Nesson is also unable to state a claim for violation of the Unruh Civil Rights Act, which protects the right of individuals “no matter what their ... disability ... to the full and equal accommodations, ...” (Civ.Code, § 51.) Under the Unruh Civil Rights Act, the term “disability” means any mental or physical disability as defined in the FEHA. ( Id. at subd. (e)(1).) In order for any impairment to amount to a “disability” it must have an adverse impact on the employee's ability to do his job. As noted above, although there is evidence the Hospital requested Nesson undergo certain evaluations, there is no actual evidence Nesson was disabled. Nesson waived any claims when he failed and refused to cooperate with the evaluations requested by the peer review committee. Thus, neither the summary suspension, nor the termination of the Agreement amounted to a deprivation of full and equal accommodation under the Unruh Civil Rights Act. The Unruh claims would also fail.
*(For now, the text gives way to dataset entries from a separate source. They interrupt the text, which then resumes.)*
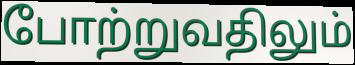
போற்றுவதிலும்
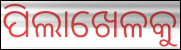
ପିଲାଖେଳକୁ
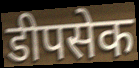
डीपसेक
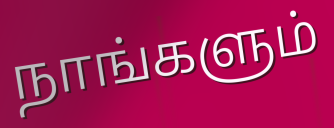
நாங்களும்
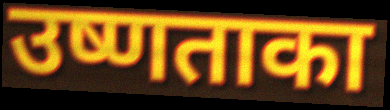
उष्णताका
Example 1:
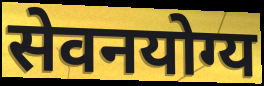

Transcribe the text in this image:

सेवनयोग्य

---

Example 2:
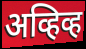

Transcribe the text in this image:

अव्हिव्ह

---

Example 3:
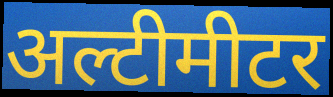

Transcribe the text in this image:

अल्टीमीटर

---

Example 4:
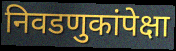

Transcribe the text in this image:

निवडणुकांपेक्षा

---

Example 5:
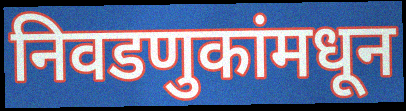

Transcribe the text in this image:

निवडणुकांमधून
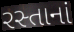
રસ્તાનાં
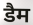
डैम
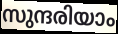
സുന്ദരിയാം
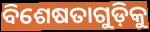
ବିଶେଷତାଗୁଡ଼ିକୁ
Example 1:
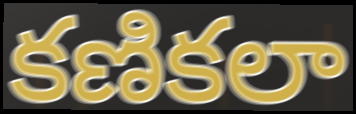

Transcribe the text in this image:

కణికలా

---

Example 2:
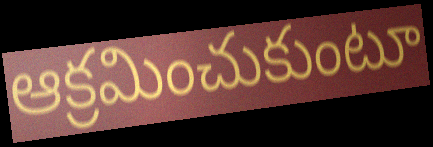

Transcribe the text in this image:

ఆక్రమించుకుంటూ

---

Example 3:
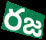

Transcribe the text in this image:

రజ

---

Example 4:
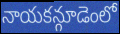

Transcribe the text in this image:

నాయకన్గూడెంలో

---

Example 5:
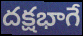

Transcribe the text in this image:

దక్షభాగే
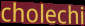
cholechi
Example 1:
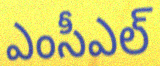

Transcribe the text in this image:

ఎంసీఎల్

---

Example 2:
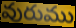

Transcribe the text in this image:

వురుము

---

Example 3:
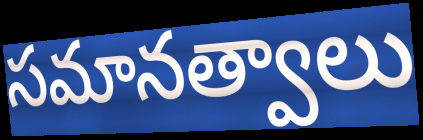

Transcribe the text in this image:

సమానత్వాలు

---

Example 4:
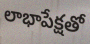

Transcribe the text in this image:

లాభాపేక్షతో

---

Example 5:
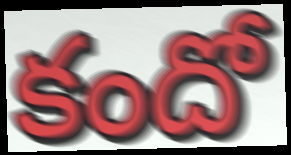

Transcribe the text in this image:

కందో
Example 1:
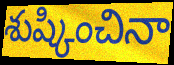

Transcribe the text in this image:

శుష్కించినా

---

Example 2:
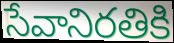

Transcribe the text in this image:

సేవానిరతికి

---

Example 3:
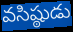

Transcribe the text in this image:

వసిష్ఠుడు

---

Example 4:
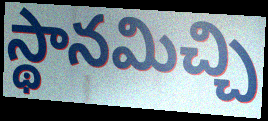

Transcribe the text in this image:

స్థానమిచ్చి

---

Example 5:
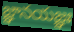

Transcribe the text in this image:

జ్ఞానయజ్ఞః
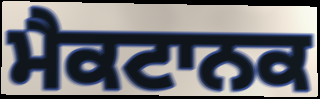
ਮੈਕਟਾਨਕ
The trial court properly found all causes of action arose from alleged actions and conduct by the Hospital during medical peer review that qualify as official proceedings under Code of Civil Procedure section 425.16. It further found all causes of action barred under Westlake Community Hospital v. Superior Court, supra, 17 Cal.3d 465, 131 Cal.Rptr. 90, 551 P.2d 410, due to Nesson's failure to exhaust his administrative and judicial remedies before filing this action. Finally, Nesson failed to meet his burden to establish a probability he would prevail on any of his claims.
We affirm the judgment. The Hospital, the prevailing party, shall recover its costs on appeal.